**Work to complete**: When you copy the records, keep every word exact and leave the pictures out.

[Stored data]
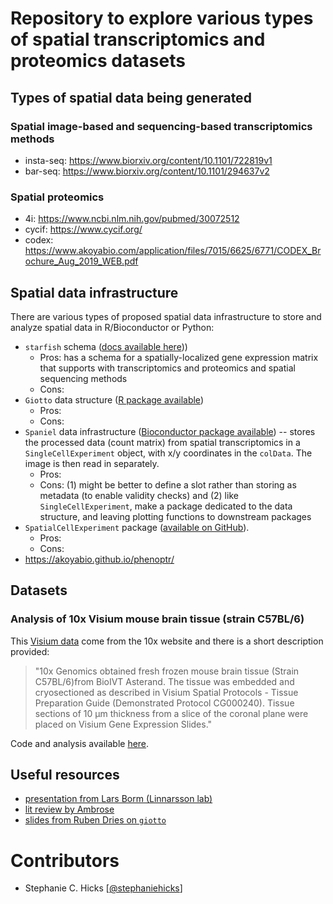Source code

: # Repository to explore various types of spatial transcriptomics and proteomics datasets 

## Types of spatial data being generated 

### Spatial image-based and sequencing-based transcriptomics methods

- insta-seq: https://www.biorxiv.org/content/10.1101/722819v1
- bar-seq: https://www.biorxiv.org/content/10.1101/294637v2

### Spatial proteomics 

- 4i: https://www.ncbi.nlm.nih.gov/pubmed/30072512
- cycif: https://www.cycif.org/
- codex: https://www.akoyabio.com/application/files/7015/6625/6771/CODEX_Brochure_Aug_2019_WEB.pdf


## Spatial data infrastructure 

There are various types of proposed spatial data infrastructure to store and analyze spatial data in R/Bioconductor or Python:

- `starfish` schema ([docs available here](https://spacetx-starfish.readthedocs.io/en/latest/getting_started/index.html))) 
    - Pros: has a schema for a spatially-localized gene expression matrix that supports with transcriptomics and proteomics and spatial sequencing methods
    - Cons: 
- `Giotto` data structure ([R package available](http://spatial.rc.fas.harvard.edu/giotto-viewer/))
    - Pros: 
    - Cons: 
- `Spaniel` data infrastructure ([Bioconductor package available](https://bioconductor.org/packages/release/bioc/html/Spaniel.html)) -- stores the processed data (count matrix) from spatial transcriptomics in a `SingleCellExperiment` object, with x/y coordinates in the `colData`. The image is then read in separately.
    - Pros: 
    - Cons: (1) might be better to define a slot rather than storing as metadata (to enable validity checks) and (2) like `SingleCellExperiment`, make a package dedicated to the data structure, and leaving plotting functions to downstream packages
- `SpatialCellExperiment` package ([available on GitHub](https://github.com/kevinrue/SpatialCellExperiment)). 
    - Pros: 
    - Cons: 
- https://akoyabio.github.io/phenoptr/


## Datasets

### Analysis of 10x Visium mouse brain tissue (strain C57BL/6)

This [Visium data](https://support.10xgenomics.com/spatial-gene-expression/datasets/1.0.0/V1_Adult_Mouse_Brain) come from the 10x website and there is a short description provided: 

> "10x Genomics obtained fresh frozen mouse brain tissue (Strain C57BL/6)from BioIVT Asterand. The tissue was embedded and cryosectioned as described in Visium Spatial Protocols - Tissue Preparation Guide (Demonstrated Protocol CG000240). Tissue sections of 10 µm thickness from a slice of the coronal plane were placed on Visium Gene Expression Slides."

Code and analysis available [here](data-analyses/visium-mouse-brain-strain-C57BL6.Rmd).


## Useful resources

- [presentation from Lars Borm (Linnarsson lab)](https://nbisweden.github.io/single-cell_sib_scilifelab/session-outlook/Spatial_Lars-Borm_NBIS2019.pdf)
- [lit review by Ambrose](https://docs.google.com/spreadsheets/d/1tLTJrGul6p_4dpiT1_uU46HFCj-EE2mABXwSxqfCryQ/edit?usp=sharing) 
- [slides from Ruben Dries on `giotto`](https://www.dropbox.com/s/4e0a9qrk8zhm900/191106_meetup_spatial_transcriptomics_small.pdf?dl=0)


# Contributors

- Stephanie C. Hicks [[@stephaniehicks](https://github.com/stephaniehicks/)]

**Task answer**:
Source code

: # Repository to explore various types of spatial transcriptomics and proteomics datasets 

## Types of spatial data being generated 

### Spatial image-based and sequencing-based transcriptomics methods

- insta-seq: https://www.biorxiv.org/content/10.1101/722819v1
- bar-seq: https://www.biorxiv.org/content/10.1101/294637v2

### Spatial proteomics 

- 4i: https://www.ncbi.nlm.nih.gov/pubmed/30072512
- cycif: https://www.cycif.org/
- codex: https://www.akoyabio.com/application/files/7015/6625/6771/CODEX_Brochure_Aug_2019_WEB.pdf


## Spatial data infrastructure 

There are various types of proposed spatial data infrastructure to store and analyze spatial data in R/Bioconductor or Python:

- `starfish` schema ([docs available here](https://spacetx-starfish.readthedocs.io/en/latest/getting_started/index.html))) 
    - Pros: has a schema for a spatially-localized gene expression matrix that supports with transcriptomics and proteomics and spatial sequencing methods
    - Cons: 
- `Giotto` data structure ([R package available](http://spatial.rc.fas.harvard.edu/giotto-viewer/))
    - Pros: 
    - Cons: 
- `Spaniel` data infrastructure ([Bioconductor package available](https://bioconductor.org/packages/release/bioc/html/Spaniel.html)) -- stores the processed data (count matrix) from spatial transcriptomics in a `SingleCellExperiment` object, with x/y coordinates in the `colData`. The image is then read in separately.
    - Pros: 
    - Cons: (1) might be better to define a slot rather than storing as metadata (to enable validity checks) and (2) like `SingleCellExperiment`, make a package dedicated to the data structure, and leaving plotting functions to downstream packages
- `SpatialCellExperiment` package ([available on GitHub](https://github.com/kevinrue/SpatialCellExperiment)). 
    - Pros: 
    - Cons: 
- https://akoyabio.github.io/phenoptr/


## Datasets

### Analysis of 10x Visium mouse brain tissue (strain C57BL/6)

This [Visium data](https://support.10xgenomics.com/spatial-gene-expression/datasets/1.0.0/V1_Adult_Mouse_Brain) come from the 10x website and there is a short description provided: 

> "10x Genomics obtained fresh frozen mouse brain tissue (Strain C57BL/6)from BioIVT Asterand. The tissue was embedded and cryosectioned as described in Visium Spatial Protocols - Tissue Preparation Guide (Demonstrated Protocol CG000240). Tissue sections of 10 µm thickness from a slice of the coronal plane were placed on Visium Gene Expression Slides."

Code and analysis available [here](data-analyses/visium-mouse-brain-strain-C57BL6.Rmd).


## Useful resources

- [presentation from Lars Borm (Linnarsson lab)](https://nbisweden.github.io/single-cell_sib_scilifelab/session-outlook/Spatial_Lars-Borm_NBIS2019.pdf)
- [lit review by Ambrose](https://docs.google.com/spreadsheets/d/1tLTJrGul6p_4dpiT1_uU46HFCj-EE2mABXwSxqfCryQ/edit?usp=sharing) 
- [slides from Ruben Dries on `giotto`](https://www.dropbox.com/s/4e0a9qrk8zhm900/191106_meetup_spatial_transcriptomics_small.pdf?dl=0)


# Contributors

- Stephanie C. Hicks [[@stephaniehicks](https://github.com/stephaniehicks/)]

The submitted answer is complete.